Inconsistent dimension ordering for 1D networks - NCL vs NLC vs LNC

Dimension ordering seems to be inconsistent for 1D networks (for Natural Language Processing and some other signal processing). In case of combining embeddings, convolutions and recurrent networks it requires multiple dimension permutation operations through the code. It makes it less readable, more error-prone, and precludes from using Sequential to combine layers.


That is, for:

  • N - batch size / sample size
  • L - sequence length
  • C - the number of features / channels / filters

we get:

(N, C, L)

  • Conv1d, MaxPool1d, BatchNorm1d, etc

(N, L, C)

  • LSTM, GRU with batch_first=True
  • Embedding (output)
  • Linear (assuming we typically mix channels; vide 1x1 convolution)

(L, N, C)

  • LSTM, GRU with default options,

(N, *)

  • DataLoader


  • Why different order?
  • At least, is there some canonical PyTorch dimension ordering?
  • Which permute operations affect performance?

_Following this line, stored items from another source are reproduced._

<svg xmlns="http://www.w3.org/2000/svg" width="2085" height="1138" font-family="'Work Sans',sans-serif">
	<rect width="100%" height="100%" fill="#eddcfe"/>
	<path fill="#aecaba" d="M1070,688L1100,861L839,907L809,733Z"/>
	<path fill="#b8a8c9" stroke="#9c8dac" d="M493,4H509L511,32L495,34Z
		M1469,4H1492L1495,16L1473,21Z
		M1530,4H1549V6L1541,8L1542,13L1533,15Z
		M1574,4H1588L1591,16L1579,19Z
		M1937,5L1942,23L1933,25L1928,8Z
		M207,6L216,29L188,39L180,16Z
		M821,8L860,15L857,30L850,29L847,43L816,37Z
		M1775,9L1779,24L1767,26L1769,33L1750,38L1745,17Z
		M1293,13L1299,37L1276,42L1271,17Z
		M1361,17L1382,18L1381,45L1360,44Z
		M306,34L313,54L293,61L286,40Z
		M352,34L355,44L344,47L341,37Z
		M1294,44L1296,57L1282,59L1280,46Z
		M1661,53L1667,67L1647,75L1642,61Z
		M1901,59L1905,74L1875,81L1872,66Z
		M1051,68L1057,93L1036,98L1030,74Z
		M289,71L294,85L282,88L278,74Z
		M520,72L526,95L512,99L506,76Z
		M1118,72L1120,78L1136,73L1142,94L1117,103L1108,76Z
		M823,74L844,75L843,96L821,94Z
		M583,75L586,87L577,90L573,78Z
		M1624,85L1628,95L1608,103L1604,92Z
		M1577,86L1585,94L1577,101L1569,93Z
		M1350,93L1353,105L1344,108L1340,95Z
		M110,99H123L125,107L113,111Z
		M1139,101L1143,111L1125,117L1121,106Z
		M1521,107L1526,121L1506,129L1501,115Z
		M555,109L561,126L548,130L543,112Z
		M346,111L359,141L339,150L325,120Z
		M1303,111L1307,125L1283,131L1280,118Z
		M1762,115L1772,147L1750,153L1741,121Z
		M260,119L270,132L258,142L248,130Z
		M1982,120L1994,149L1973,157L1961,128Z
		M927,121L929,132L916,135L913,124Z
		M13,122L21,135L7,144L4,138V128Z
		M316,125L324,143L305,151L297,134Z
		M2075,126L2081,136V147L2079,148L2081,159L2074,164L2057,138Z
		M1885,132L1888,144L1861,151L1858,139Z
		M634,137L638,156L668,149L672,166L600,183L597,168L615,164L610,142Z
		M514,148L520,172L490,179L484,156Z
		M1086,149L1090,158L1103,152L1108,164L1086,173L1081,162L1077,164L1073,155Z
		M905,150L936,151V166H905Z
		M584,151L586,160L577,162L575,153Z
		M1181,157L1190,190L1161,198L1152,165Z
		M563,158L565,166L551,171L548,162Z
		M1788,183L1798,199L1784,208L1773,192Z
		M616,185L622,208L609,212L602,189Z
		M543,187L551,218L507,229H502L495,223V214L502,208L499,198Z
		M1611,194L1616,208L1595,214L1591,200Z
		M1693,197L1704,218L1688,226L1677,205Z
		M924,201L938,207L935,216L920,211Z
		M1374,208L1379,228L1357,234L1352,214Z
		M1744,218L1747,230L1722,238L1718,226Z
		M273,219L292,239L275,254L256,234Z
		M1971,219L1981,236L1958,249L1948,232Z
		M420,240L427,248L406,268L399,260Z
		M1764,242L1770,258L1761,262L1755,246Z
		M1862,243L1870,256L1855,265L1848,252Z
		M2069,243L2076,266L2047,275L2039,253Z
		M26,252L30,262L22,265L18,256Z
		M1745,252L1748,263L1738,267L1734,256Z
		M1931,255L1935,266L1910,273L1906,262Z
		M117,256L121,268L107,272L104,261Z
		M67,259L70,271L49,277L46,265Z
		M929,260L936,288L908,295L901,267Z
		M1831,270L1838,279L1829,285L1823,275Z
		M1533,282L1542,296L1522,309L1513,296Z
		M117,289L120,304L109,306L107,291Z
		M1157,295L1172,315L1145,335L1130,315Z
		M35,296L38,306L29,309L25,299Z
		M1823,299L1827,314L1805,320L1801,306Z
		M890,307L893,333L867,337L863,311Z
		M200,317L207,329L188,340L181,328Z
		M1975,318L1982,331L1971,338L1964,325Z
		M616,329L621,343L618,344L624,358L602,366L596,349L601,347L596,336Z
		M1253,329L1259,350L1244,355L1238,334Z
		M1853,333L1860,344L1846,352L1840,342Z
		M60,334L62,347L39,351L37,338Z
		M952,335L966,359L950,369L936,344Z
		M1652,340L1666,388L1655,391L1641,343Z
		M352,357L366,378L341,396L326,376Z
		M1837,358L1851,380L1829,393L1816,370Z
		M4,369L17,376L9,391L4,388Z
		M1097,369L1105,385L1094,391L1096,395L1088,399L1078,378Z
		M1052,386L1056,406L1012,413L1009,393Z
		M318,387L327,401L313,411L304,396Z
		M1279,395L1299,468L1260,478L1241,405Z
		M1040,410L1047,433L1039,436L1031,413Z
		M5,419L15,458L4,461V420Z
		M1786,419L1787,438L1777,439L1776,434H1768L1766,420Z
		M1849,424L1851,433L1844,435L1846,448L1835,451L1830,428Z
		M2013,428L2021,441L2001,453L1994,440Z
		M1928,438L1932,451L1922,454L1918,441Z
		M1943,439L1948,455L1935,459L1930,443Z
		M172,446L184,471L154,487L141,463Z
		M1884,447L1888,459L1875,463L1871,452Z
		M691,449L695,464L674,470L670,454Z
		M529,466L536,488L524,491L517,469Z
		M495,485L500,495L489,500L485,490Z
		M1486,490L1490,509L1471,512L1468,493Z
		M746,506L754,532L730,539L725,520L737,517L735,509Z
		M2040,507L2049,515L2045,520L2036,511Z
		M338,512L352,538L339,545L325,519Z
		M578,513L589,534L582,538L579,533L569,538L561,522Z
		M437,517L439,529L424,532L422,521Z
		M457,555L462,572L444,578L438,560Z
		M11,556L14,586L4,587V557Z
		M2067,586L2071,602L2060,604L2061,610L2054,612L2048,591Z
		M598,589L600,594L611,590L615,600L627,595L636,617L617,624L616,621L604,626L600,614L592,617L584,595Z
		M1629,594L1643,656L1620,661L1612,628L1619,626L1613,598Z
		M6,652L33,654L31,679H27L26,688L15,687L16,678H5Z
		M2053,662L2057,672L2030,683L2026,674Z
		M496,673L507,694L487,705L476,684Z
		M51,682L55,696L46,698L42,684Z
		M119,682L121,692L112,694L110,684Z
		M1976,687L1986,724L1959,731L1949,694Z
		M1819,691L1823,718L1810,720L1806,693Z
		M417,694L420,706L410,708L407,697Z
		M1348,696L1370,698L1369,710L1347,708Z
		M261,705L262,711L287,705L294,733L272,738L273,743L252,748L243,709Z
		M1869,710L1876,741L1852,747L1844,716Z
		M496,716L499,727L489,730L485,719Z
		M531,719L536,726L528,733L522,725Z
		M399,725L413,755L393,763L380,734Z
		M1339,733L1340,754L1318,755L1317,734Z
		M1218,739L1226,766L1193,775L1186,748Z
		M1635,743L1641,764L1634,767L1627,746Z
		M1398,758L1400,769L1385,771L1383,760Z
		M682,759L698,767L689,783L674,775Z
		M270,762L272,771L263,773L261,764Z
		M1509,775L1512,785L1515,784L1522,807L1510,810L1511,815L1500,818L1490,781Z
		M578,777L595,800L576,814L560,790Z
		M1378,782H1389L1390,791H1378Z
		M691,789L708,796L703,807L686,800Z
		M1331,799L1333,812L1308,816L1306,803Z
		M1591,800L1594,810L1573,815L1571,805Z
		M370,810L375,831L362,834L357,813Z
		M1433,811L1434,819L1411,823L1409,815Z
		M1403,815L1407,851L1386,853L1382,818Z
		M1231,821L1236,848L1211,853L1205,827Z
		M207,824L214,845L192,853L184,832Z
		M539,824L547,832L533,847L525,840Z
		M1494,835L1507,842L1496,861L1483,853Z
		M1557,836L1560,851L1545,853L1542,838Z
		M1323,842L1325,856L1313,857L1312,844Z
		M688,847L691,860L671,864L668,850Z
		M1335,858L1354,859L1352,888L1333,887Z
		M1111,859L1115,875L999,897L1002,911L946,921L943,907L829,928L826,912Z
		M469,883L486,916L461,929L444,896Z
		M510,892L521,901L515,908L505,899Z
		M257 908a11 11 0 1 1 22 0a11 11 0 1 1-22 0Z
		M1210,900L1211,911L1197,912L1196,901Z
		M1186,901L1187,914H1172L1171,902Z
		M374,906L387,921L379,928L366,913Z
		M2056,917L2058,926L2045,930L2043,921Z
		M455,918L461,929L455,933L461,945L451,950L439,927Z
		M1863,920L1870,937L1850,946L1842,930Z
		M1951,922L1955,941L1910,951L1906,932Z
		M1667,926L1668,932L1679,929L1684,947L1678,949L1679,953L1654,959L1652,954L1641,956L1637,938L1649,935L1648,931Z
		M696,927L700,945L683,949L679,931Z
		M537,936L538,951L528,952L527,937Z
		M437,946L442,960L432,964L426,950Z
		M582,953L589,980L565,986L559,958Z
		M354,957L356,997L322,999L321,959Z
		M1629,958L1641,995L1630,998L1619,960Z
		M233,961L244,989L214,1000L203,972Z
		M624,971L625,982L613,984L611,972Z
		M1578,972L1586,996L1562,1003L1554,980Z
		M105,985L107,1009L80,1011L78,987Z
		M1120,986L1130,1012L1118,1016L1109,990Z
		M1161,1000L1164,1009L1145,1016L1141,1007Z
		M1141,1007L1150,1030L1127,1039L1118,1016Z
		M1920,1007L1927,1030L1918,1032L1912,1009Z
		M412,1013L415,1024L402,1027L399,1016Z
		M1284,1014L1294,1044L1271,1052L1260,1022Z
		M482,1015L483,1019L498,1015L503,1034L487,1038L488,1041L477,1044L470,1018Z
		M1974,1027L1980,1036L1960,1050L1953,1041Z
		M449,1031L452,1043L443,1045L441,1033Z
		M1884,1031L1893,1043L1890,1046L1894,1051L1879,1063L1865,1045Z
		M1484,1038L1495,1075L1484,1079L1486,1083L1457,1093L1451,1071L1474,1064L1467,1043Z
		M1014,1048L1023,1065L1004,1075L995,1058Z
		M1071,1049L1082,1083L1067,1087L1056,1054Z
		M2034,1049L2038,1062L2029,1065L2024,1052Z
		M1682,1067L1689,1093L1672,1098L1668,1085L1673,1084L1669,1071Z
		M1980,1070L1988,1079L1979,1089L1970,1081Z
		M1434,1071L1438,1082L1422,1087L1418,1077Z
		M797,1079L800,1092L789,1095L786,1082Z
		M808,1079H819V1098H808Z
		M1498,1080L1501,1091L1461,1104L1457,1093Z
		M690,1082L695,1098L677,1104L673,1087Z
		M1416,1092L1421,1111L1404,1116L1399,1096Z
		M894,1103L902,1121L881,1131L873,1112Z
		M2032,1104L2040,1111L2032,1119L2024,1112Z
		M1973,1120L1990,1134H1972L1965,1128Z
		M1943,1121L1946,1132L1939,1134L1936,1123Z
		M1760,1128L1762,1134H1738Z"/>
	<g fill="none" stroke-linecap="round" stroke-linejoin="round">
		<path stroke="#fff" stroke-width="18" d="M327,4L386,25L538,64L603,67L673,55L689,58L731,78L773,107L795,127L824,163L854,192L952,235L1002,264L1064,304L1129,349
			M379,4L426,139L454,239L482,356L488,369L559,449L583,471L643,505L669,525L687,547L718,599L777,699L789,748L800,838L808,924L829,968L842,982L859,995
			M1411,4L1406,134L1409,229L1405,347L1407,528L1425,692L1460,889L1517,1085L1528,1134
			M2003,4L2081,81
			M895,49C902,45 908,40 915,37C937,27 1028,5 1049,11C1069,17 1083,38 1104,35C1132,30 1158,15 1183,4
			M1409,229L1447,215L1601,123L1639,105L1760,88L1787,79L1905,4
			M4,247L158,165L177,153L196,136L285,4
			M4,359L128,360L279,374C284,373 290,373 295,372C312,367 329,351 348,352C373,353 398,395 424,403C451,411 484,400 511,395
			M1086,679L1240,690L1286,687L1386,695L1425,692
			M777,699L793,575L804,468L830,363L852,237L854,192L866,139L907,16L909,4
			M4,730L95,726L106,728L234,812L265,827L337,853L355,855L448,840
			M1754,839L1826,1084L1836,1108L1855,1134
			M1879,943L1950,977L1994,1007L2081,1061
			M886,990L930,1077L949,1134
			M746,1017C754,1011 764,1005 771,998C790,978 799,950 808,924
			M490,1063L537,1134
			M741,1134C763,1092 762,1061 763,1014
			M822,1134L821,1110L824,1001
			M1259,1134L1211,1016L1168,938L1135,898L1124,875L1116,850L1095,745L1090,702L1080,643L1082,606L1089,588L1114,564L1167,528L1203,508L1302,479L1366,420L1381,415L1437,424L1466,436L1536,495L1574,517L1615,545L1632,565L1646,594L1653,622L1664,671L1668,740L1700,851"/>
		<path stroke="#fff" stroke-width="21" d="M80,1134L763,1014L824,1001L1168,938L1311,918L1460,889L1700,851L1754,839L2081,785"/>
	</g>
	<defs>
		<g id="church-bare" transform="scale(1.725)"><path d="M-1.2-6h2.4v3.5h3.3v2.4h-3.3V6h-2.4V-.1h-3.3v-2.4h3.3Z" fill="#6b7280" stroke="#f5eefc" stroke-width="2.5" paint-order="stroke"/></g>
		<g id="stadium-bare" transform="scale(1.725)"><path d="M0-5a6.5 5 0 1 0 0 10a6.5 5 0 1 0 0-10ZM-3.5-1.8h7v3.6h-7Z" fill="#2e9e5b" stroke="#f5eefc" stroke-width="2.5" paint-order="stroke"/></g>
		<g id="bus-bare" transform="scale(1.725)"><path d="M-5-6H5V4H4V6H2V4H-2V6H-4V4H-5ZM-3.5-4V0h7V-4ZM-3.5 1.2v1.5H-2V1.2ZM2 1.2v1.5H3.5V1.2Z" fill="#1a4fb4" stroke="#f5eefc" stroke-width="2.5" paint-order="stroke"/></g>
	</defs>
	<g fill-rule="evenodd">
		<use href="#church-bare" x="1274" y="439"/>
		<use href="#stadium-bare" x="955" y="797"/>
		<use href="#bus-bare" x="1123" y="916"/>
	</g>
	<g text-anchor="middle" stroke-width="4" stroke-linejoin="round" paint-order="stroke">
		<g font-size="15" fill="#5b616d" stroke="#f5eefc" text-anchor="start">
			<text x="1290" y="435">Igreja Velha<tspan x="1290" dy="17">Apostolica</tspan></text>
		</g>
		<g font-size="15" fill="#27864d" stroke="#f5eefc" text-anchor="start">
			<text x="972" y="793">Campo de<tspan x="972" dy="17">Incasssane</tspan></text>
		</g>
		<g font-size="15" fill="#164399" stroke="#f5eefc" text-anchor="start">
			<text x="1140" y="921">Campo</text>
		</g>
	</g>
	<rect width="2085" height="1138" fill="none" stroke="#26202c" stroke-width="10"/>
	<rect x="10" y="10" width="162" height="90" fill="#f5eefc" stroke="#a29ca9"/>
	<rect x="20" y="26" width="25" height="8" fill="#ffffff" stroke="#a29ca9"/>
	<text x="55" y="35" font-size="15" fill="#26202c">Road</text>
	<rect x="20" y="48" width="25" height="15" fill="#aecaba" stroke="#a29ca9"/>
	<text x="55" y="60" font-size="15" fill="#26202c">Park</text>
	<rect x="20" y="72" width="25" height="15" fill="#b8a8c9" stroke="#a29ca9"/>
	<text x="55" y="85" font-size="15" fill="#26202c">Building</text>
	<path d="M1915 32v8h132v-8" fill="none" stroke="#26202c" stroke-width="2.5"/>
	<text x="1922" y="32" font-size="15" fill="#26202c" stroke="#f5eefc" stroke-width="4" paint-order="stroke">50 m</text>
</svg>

In case of batch_first=False, regardless if we use output or hidden units, we need to run x= x.transpose(0, 1).contiguous() to pass it to linear operators. Does the speed-up for using these options outweigh the slowdown for reordering dimensions?


The canonical Pytorch dimension ordering is (N, C, **) where ** is shape dimensions. For a sequence that gives (N, C, L); for an image (N, C, H, W), etc etc.

LSTM, GRU are a little special because it’s much more efficiently for those to run when their batch dimension isn’t first.

1 Like

Vide: Tensor Considered Harmful - a proposal for named tensor dimension.